After reporting third-quarter results that are considered positive – a 39% increase in revenue to $1.095 billion – DraftKings’ CEO Jason Robins is confident about October’s prospects. This is despite a football season that, so far, hasn’t been too friendly to sportsbooks across the country.
Bettors, particularly during football season, are going to keep wagering.
“We have seen a little bit of evidence that handle can go up or down based on whether customers are winning or not,” Robins said during Friday’s investor call. “But it’s actually not really that big a number if it is an impact at all.
“I think much more, what we see, is that people don’t need to deposit as much but they tend to keep their betting levels at a pretty similar level. And on the margins, you see some incremental betting, but for the most part people just continue to kind of bet if they’ve been betting at this point.”
The $1.095 billion total was an increase of $306 million. Also for the quarter, monthly unique payers increased to 3.6 million, representing an increase of 55% compared to the third quarter of 2023. The average revenue per monthly unique payers was $103 in 3Q24, a 10% decrease year-over-year.
DraftKings attributed the decrease to average revenue per monthly unique payers for Jackpocket customers. Excluding the acquisition of Jackpocket, average revenue per monthly unique payers increased approximately 8% compared to the 3Q23.
Robins noted that an increase of 500 basis points in parlays was primarily attributable to DraftKings’ products.
“We’ve introduced a lot of new features,” Robins said. “We have live SGP (single-game player) markets across the NFL, NBA, and other sports now. So, a lot of it is just product and product availability. I think we’ve really increased our abilities around merchandising and creating interesting player props and combinations of player props into pre-pack parlays. And I think that’s been a factor. It’s been a number of things, our marketing approach, it’s been a lot of different moving forward to that objective that have driven it.”
Regarding new opportunities, Robins says DraftKings will consider non-sports betting markets in the future, particularly during presidential elections.
“There was a lot of attention on it during the last few weeks, and I do think there could be a place for it outside of elections, but that’s really where the interest seems to be now from a customer-demand side,” Robins said. “It’s definitely something we’re looking at in advance of the next president election, and potentially it will be an opportunity to look at something sooner.”
Robins noted that DraftKings will monitor the progress of sports betting initiatives in states where it is not yet legal, but that it was hard to predict if and when states such as Texas and California would consider legalization.

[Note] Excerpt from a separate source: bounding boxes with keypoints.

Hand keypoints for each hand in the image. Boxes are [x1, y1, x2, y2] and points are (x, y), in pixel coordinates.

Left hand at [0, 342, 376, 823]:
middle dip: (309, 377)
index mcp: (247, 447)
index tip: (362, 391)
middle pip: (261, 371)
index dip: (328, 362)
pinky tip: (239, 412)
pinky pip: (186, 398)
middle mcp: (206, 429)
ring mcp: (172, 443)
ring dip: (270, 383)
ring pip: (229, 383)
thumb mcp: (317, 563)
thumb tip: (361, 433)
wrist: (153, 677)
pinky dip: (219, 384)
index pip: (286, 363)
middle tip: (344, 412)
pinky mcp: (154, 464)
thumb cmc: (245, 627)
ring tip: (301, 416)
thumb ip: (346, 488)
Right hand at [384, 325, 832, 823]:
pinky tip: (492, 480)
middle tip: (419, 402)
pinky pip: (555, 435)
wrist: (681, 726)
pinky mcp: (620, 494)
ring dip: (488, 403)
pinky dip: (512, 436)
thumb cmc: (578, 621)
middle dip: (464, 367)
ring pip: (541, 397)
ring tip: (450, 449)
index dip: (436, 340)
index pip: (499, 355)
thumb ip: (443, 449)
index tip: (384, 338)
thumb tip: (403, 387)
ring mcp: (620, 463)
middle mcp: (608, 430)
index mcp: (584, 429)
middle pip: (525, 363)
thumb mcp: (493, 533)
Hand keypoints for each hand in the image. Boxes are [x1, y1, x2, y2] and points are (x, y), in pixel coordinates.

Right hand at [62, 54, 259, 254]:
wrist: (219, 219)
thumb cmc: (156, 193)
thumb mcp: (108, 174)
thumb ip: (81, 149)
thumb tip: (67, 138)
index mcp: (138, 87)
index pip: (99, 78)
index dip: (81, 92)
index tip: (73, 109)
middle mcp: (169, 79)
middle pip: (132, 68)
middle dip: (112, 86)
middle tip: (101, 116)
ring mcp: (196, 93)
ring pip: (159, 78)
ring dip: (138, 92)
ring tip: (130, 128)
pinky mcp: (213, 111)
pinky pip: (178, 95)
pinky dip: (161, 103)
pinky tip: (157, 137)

He was encouraged by recent news that Florida was considering an expansion of sports betting, as reported by CNBC’s Contessa Brewer.

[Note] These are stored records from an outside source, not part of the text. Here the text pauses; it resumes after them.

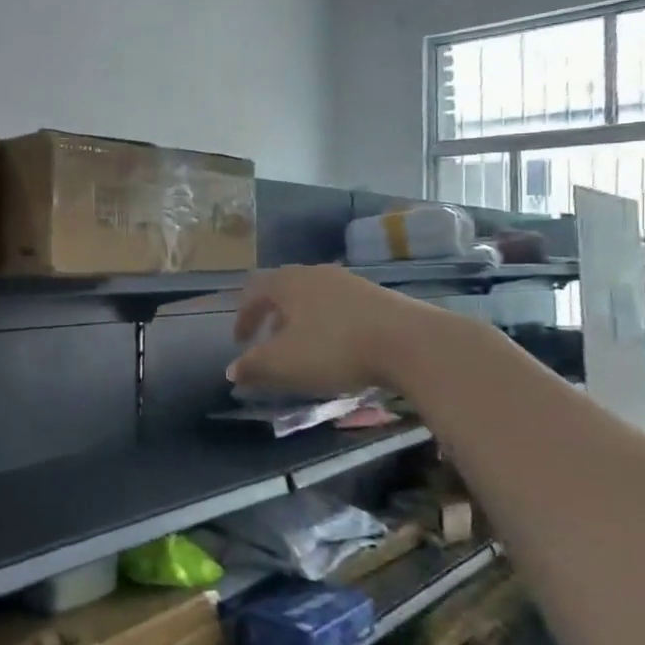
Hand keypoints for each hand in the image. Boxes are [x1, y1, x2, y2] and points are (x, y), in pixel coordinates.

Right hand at [227, 265, 426, 396]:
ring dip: (300, 320)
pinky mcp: (377, 296)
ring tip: (303, 347)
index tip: (240, 342)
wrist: (412, 343)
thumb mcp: (285, 363)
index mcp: (287, 283)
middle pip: (283, 290)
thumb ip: (253, 366)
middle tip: (268, 342)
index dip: (243, 317)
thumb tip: (231, 371)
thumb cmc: (335, 348)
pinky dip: (328, 323)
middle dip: (271, 316)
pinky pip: (339, 306)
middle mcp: (315, 274)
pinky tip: (338, 347)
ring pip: (313, 297)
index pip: (253, 292)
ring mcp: (349, 282)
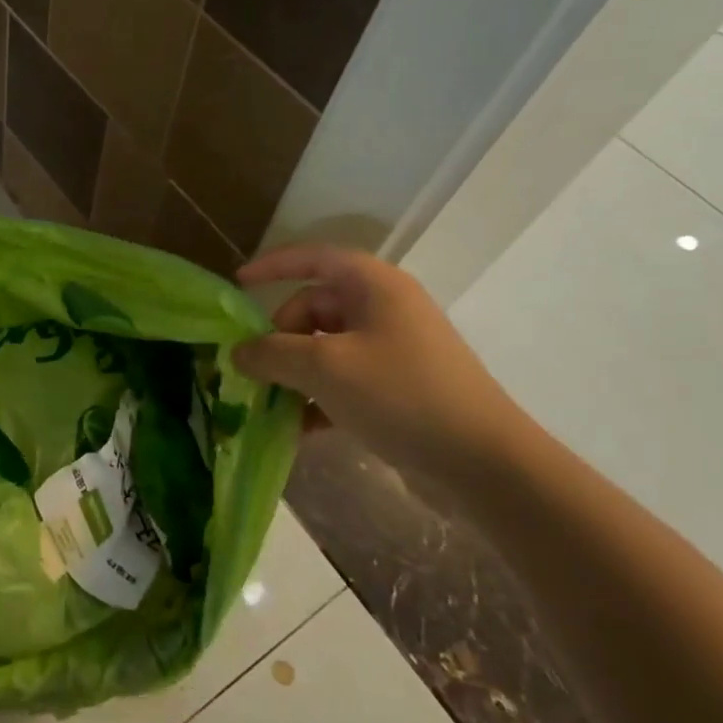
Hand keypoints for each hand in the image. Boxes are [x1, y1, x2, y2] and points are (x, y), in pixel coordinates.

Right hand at [233, 245, 530, 486]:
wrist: (485, 463)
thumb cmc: (401, 395)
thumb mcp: (325, 369)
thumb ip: (273, 354)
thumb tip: (238, 352)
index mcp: (374, 286)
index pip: (314, 258)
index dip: (274, 265)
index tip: (238, 283)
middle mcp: (385, 309)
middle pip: (315, 307)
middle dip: (280, 337)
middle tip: (255, 370)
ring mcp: (394, 349)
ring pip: (326, 347)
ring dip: (295, 372)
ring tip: (270, 403)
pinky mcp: (400, 386)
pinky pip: (345, 378)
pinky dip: (319, 396)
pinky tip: (300, 428)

“We really have a ton of respect for Hard Rock and the Seminoles, and Jim Allen (chairman of Hard Rock International and CEO of Seminole Gaming) has done a fantastic job,” Robins said.
“Obviously, Florida is a big state and we’d be very excited if there was a path to be able to offer product to customers there, but it’s not up to us. We’ll have to see what they want to do and how the discussions progress.”

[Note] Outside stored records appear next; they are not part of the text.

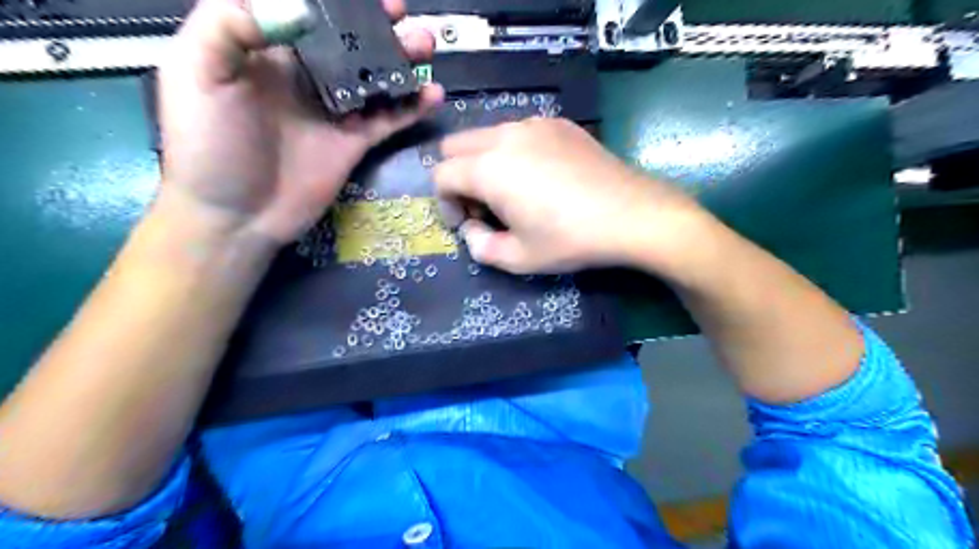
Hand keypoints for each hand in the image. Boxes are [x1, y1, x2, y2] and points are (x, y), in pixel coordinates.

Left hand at [157, 0, 444, 243]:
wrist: (237, 216)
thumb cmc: (209, 146)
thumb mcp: (198, 75)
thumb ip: (229, 26)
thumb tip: (294, 4)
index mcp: (265, 50)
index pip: (304, 11)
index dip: (336, 0)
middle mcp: (304, 75)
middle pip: (347, 41)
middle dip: (376, 25)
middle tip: (403, 13)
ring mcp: (334, 110)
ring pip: (373, 77)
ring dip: (400, 61)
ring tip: (425, 45)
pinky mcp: (354, 142)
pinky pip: (387, 119)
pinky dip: (410, 107)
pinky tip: (432, 94)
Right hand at [433, 118, 703, 276]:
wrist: (631, 214)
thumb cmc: (570, 240)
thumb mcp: (518, 258)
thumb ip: (480, 247)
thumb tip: (472, 229)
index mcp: (488, 168)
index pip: (441, 175)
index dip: (445, 203)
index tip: (468, 223)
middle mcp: (504, 136)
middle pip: (456, 146)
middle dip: (459, 176)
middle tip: (485, 205)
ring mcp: (534, 124)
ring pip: (488, 135)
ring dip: (485, 162)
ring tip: (514, 192)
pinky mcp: (559, 123)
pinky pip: (519, 132)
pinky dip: (514, 152)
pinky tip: (542, 177)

Robins noted the company is open to expanding into international markets.
“We definitely don’t feel like it’s a need, it’s more of an opportunistic thing at this point,” he said.
Jefferies analyst David Katz termed DraftKings’ 3Q24 report “a largely in-line quarter.”
“However, unfavorable October hold affected results in a 4Q cut (which were indicated in some public results), while the rest of 4Q should be normal,” Katz wrote in a statement. “DraftKings also provided in-line initial 2025 review guidance of $6.2 billion to $6.6 billion (+31% Y/Y) and reiterated $900 million-$1 billion of FY25 adjusted EBITDA. We view the 4Q cut in the context of a noisy 2H24, while the reiteration of 2025 should be the focus.”